→ 取り組む課題
- 1) 本文のうち、「一応、ガチレウスが等身大戦を」から「利いた人選だったと思います。」までを、両端も含めてそのまま書き写してください。
- 2) 本文の中の小見出しを、冒頭のタイトル行を除いてすべて挙げてください。
- 3) 本文について、次の問いに答えてください。
(a) ガチレウスとの等身大戦でメインとなったのは誰ですか。
(b) チビガルーの担当は誰とされていますか。
(c) 親のパキガルーが発するのは何だけだと書かれていますか。

→ 本文

騎士竜戦隊リュウソウジャー 第27話「天下無双の拳」

 新騎士竜パキガルー&チビガルー登場編。新ガジェット入手編ではありますが、まさかのガチレウス帰還、防衛戦の面白さなどが盛り込まれ、オーソドックスでありながら映像的な新味に満ちた一編となりました。

 一方で、ナダやガイソーグ絡みの謎やバックボーンについては、今回もほとんど言及されることがなく、シリーズ全体としてはテンポの悪さが少々引っかかるところです。



ドドメキマイナソー

 やはりガチレウスがメインを張ることになり、マイナソーは割を食いました。

 一応、ガチレウスが等身大戦を、ドドメキマイナソーが巨大戦をメインで請け負うことにより、立体的な戦いを展開しているのですが、同時進行中は完全にリュウソウジャー側が劣勢だったため、危機感の煽り方としては凄いものがありましたね。

 ガチレウスとの等身大戦ではメルトが、ドドメキマイナソーとの巨大戦ではコウがメインとなって強竜装を行い、それぞれ勝利を収めるという流れは面白かったですね。チビガルーを自らの命を懸けて救いだしたコウこそが、ドッシンソウルの使い手に相応しいとされて当然のところを、まずはそのコウを必ず助け出してくれるであろうメルトに託すというのが巧いところです。

 ドドメキマイナソーを生み出した千佳なる女性は、お約束どおりカナロを振って終了。お約束の美学を見せてくれました(笑)。

ガチレウス帰還

 復活ではなく帰還でした。かなーり強引ですが、まあ「宇宙にヤツが居た」というニュアンスの謎発言をさせたところにちょっとした仕掛けがあるわけで、後半戦のキーキャラクターに言及させるには、気の利いた人選だったと思います。

 以前一戦交えた時よりも、リュウソウジャーの方こそが強力になっているはずで、実際、ガチレウスには明確に優勢な描写が見られませんでした。穴に落ちたコウを守りつつ、マイナソーとの両面作戦によって少人数での対処にならざるを得ない中、メルトとアスナ二人で防戦を完遂せしめたところに成長振りを垣間見ることができました。

 パキガルーのドッシンソウルを得て、初の強竜装となったリュウソウブルーは、普段の知性派とはイメージを異にする打撃主義のアクションが鮮烈で、それこそ直近のラプター系強竜装よりもインパクトがありました。こんな感じで見るからにアクションスタイルが変化するパワーアップは、楽しくて良いですよね。

 冥界から蘇ったタンクジョウとは異なり、ガチレウスはまだまだ生存中。どういう出番が用意されているのか、若干不安ながらも…楽しみですね。

パキガルー&チビガルー

 新登場の親子騎士竜。子供のチビガルーが本体ではないかと思わせる饒舌ぶりで、親のパキガルーは唸り声のみという不思議な親子騎士竜です。

 チビガルーの担当は我らがM・A・Oさんで、安定感もありつつ戦隊における各担当キャラクターが全く一定しない凄さも存分に発揮。今回はやんちゃな可愛らしさを前面に出して、その魅力を振りまいていました。

→ 記録一覧
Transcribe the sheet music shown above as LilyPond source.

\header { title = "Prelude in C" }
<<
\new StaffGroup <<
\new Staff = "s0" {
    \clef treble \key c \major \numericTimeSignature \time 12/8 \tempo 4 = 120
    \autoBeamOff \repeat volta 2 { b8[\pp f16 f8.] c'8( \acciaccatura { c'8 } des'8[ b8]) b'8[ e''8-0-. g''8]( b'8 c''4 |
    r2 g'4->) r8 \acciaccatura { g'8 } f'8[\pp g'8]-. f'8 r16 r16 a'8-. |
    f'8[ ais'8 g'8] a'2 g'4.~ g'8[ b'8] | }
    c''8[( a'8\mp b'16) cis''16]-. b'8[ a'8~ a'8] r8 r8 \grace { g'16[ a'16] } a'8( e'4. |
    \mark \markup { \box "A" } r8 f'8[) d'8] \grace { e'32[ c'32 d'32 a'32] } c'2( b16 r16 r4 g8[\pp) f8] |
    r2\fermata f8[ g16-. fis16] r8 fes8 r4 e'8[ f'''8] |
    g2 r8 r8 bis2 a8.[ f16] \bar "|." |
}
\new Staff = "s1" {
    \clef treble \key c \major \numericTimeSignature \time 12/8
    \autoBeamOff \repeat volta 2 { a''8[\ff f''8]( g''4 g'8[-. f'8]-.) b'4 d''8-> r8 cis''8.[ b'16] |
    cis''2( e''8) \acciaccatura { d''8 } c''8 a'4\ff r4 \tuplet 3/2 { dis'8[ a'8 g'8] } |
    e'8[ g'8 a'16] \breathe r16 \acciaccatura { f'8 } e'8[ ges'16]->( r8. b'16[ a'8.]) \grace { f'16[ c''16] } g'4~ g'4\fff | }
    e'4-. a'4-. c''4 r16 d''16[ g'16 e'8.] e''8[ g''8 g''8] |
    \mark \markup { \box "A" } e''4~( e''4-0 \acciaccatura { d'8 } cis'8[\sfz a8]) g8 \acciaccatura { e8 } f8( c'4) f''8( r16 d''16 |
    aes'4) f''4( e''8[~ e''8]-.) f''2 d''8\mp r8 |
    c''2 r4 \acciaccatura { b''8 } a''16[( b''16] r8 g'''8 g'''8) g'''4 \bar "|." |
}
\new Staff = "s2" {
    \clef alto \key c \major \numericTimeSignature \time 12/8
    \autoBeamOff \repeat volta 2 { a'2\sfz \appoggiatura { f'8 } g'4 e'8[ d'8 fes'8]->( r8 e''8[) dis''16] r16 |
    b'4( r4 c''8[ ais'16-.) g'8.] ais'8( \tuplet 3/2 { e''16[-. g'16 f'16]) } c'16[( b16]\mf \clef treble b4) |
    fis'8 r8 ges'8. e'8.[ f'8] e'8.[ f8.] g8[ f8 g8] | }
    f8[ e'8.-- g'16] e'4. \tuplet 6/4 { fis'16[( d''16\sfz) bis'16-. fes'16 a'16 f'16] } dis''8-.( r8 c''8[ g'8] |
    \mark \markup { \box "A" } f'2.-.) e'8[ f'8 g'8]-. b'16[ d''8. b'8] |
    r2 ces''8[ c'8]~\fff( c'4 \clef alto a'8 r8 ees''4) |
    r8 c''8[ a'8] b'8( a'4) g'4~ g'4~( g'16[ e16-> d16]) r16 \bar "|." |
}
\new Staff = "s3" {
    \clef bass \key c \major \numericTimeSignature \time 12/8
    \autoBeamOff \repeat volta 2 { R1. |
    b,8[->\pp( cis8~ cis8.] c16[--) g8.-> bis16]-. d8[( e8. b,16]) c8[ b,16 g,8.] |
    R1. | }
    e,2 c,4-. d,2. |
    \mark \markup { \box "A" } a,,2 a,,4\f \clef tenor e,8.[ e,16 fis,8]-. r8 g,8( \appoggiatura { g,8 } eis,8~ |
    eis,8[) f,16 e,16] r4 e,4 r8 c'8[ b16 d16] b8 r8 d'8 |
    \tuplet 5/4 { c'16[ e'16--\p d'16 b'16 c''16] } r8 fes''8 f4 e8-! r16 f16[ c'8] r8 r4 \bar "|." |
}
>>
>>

→ 課題の解答
- 1)
一応、ガチレウスが等身大戦を、ドドメキマイナソーが巨大戦をメインで請け負うことにより、立体的な戦いを展開しているのですが、同時進行中は完全にリュウソウジャー側が劣勢だったため、危機感の煽り方としては凄いものがありましたね。

 ガチレウスとの等身大戦ではメルトが、ドドメキマイナソーとの巨大戦ではコウがメインとなって強竜装を行い、それぞれ勝利を収めるという流れは面白かったですね。チビガルーを自らの命を懸けて救いだしたコウこそが、ドッシンソウルの使い手に相応しいとされて当然のところを、まずはそのコウを必ず助け出してくれるであろうメルトに託すというのが巧いところです。

 ドドメキマイナソーを生み出した千佳なる女性は、お約束どおりカナロを振って終了。お約束の美学を見せてくれました(笑)。

ガチレウス帰還

 復活ではなく帰還でした。かなーり強引ですが、まあ「宇宙にヤツが居た」というニュアンスの謎発言をさせたところにちょっとした仕掛けがあるわけで、後半戦のキーキャラクターに言及させるには、気の利いた人選だったと思います。

- 2)
ドドメキマイナソー
ガチレウス帰還
パキガルー&チビガルー

- 3)
(a) メルト
(b) M・A・Oさん
(c) 唸り声